Construction Bot

Construction Bot
Side Project

Last updated: Aug 1, 2025

Tools: langchain · openai · azure

Construction projects sit on enormous piles of documents: blueprints, contracts, regulations, RFIs, change orders, safety protocols. The information is all there. Finding the right page when you need it is the hard part.

This was a pilot we ran for KTC, a Singapore construction firm. The Construction Bot is a RAG-based chatbot that sits on top of their Autodesk Construction Cloud and answers questions in plain language, with citations back to the source document.

The actual problem

KTC’s Autodesk cloud had over 2TB of project data across hundreds of documents, each running into the hundreds of pages. In the pilot study, it took an experienced engineer about 15 minutes just to figure out who to contact for a pipe-related query, because the answer was buried somewhere in a directory tree.

Site supervisors ask very specific questions (“what’s the fire rating for this wall type”, “which RFI covers the revised slab thickness on level 7”). The information exists. The lookup is the friction.

What we built

A pretty standard RAG pipeline, honestly. The interesting choices were less in the architecture and more in how to make it fit a construction workflow.

Vector Search

  • Embedding store: ChromaDB. Light enough to run alongside the existing setup, with hooks back to Azure.
  • Retrieval and generation: LangChain orchestrating an OpenAI LLM for the answer step.
  • Source integration: Autodesk Construction Cloud as the document source of truth, so when KTC updates a document, the index reflects it.
  • Citations on every answer. Every response surfaces the page and chunk the LLM pulled from, so the user can verify against the original document rather than trust the chatbot blindly. This was the feature engineers actually cared about; nobody was going to use a search tool they couldn’t fact-check.

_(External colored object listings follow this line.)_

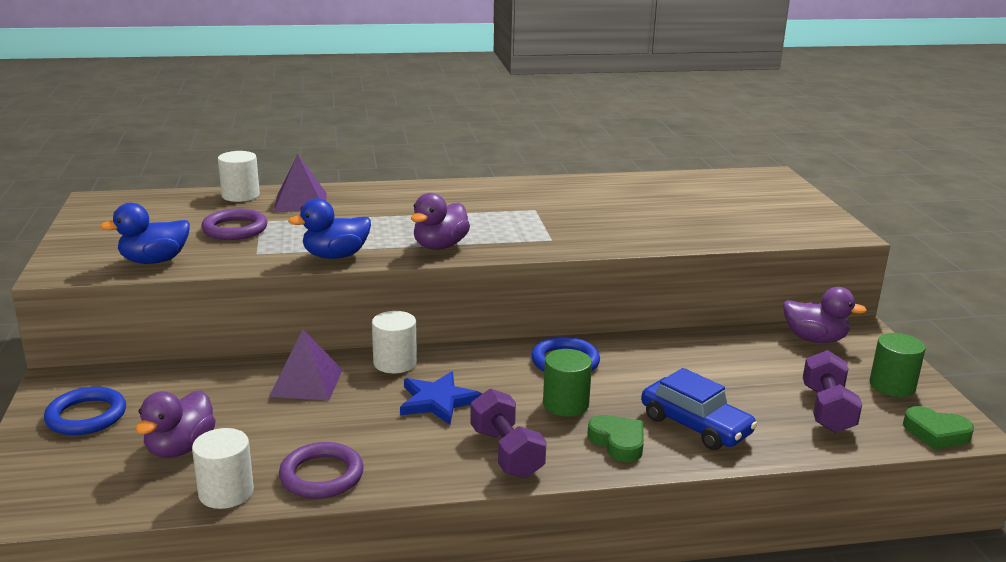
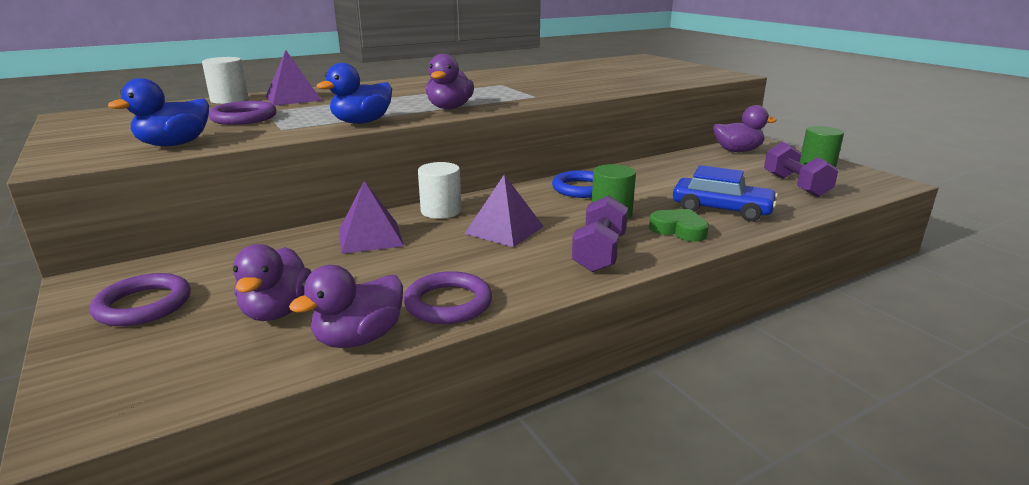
camera: 20 degrees left, 0 degrees up
blue ring [44,387,126,435] -> purple ring [90,273,191,326]
white cylinder [192,428,254,509] -> purple duck [289,265,403,348]
blue star [400,371,482,425] -> purple pyramid [465,175,544,247]
purple dumbbell [470,388,547,478] -> purple dumbbell turned 60 degrees clockwise [572,196,628,272]
green heart [903,406,974,449] -> none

The pipeline itself is the textbook one: ingest documents, chunk and embed, store in Chroma, embed the user query, retrieve top-k chunks, pass to the LLM with the question. The work that mattered was on the edges: keeping the index in sync with a live document store, surfacing citations cleanly, and getting answer quality to a point where a site engineer trusted it more than a manual search.

How it ended

We didn’t close the project commercially. The technical pilot worked, the value was real, but the sales cycle and procurement side of construction is its own animal that I didn’t have the bandwidth or seniority to drive. Still one of the more useful things I’ve built, in the sense that the people we demoed it to immediately wanted to use it.